BEGIN Extracted information

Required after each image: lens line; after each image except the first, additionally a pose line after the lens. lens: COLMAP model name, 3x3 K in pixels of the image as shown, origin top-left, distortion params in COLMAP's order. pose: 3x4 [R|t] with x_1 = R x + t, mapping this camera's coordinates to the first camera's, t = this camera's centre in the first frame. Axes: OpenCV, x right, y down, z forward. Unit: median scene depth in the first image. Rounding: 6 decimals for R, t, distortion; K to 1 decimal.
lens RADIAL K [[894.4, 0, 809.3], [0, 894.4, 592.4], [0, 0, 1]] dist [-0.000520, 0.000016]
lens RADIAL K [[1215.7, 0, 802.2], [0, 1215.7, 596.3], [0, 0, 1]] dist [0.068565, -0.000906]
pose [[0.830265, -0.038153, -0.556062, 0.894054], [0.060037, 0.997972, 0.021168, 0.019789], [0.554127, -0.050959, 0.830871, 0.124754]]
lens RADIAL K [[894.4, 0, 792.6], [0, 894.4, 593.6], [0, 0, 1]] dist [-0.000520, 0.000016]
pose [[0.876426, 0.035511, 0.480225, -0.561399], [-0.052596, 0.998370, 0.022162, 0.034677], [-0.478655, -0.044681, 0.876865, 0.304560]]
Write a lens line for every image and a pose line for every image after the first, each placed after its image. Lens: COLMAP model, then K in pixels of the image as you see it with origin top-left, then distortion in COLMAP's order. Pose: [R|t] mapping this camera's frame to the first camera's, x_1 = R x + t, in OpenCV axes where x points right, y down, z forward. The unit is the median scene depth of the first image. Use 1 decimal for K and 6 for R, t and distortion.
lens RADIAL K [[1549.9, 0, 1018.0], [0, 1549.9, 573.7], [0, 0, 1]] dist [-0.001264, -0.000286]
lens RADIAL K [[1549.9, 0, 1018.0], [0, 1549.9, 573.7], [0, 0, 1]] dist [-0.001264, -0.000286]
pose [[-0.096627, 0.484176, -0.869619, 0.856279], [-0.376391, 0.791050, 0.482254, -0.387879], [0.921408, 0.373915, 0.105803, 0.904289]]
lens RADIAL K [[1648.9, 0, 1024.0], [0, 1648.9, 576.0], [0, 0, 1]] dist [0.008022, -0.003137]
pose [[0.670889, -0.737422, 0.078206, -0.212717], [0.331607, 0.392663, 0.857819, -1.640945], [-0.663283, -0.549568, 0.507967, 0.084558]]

END Extracted information

Your instructions: Lay out all of the material above as a two-column CSV with the columns "text" and "answer," one row per entry. Quote each field and replace every line break inside a field with a space.

Expected answer:
text,answer
"Required after each image: lens line; after each image except the first, additionally a pose line after the lens. lens: COLMAP model name, 3x3 K in pixels of the image as shown, origin top-left, distortion params in COLMAP's order. pose: 3x4 [R|t] with x_1 = R x + t, mapping this camera's coordinates to the first camera's, t = this camera's centre in the first frame. Axes: OpenCV, x right, y down, z forward. Unit: median scene depth in the first image. Rounding: 6 decimals for R, t, distortion; K to 1 decimal.","lens RADIAL K [[894.4, 0, 809.3], [0, 894.4, 592.4], [0, 0, 1]] dist [-0.000520, 0.000016] lens RADIAL K [[1215.7, 0, 802.2], [0, 1215.7, 596.3], [0, 0, 1]] dist [0.068565, -0.000906] pose [[0.830265, -0.038153, -0.556062, 0.894054], [0.060037, 0.997972, 0.021168, 0.019789], [0.554127, -0.050959, 0.830871, 0.124754]] lens RADIAL K [[894.4, 0, 792.6], [0, 894.4, 593.6], [0, 0, 1]] dist [-0.000520, 0.000016] pose [[0.876426, 0.035511, 0.480225, -0.561399], [-0.052596, 0.998370, 0.022162, 0.034677], [-0.478655, -0.044681, 0.876865, 0.304560]]"
"Write a lens line for every image and a pose line for every image after the first, each placed after its image. Lens: COLMAP model, then K in pixels of the image as you see it with origin top-left, then distortion in COLMAP's order. Pose: [R|t] mapping this camera's frame to the first camera's, x_1 = R x + t, in OpenCV axes where x points right, y down, z forward. The unit is the median scene depth of the first image. Use 1 decimal for K and 6 for R, t and distortion.","lens RADIAL K [[1549.9, 0, 1018.0], [0, 1549.9, 573.7], [0, 0, 1]] dist [-0.001264, -0.000286] lens RADIAL K [[1549.9, 0, 1018.0], [0, 1549.9, 573.7], [0, 0, 1]] dist [-0.001264, -0.000286] pose [[-0.096627, 0.484176, -0.869619, 0.856279], [-0.376391, 0.791050, 0.482254, -0.387879], [0.921408, 0.373915, 0.105803, 0.904289]] lens RADIAL K [[1648.9, 0, 1024.0], [0, 1648.9, 576.0], [0, 0, 1]] dist [0.008022, -0.003137] pose [[0.670889, -0.737422, 0.078206, -0.212717], [0.331607, 0.392663, 0.857819, -1.640945], [-0.663283, -0.549568, 0.507967, 0.084558]]"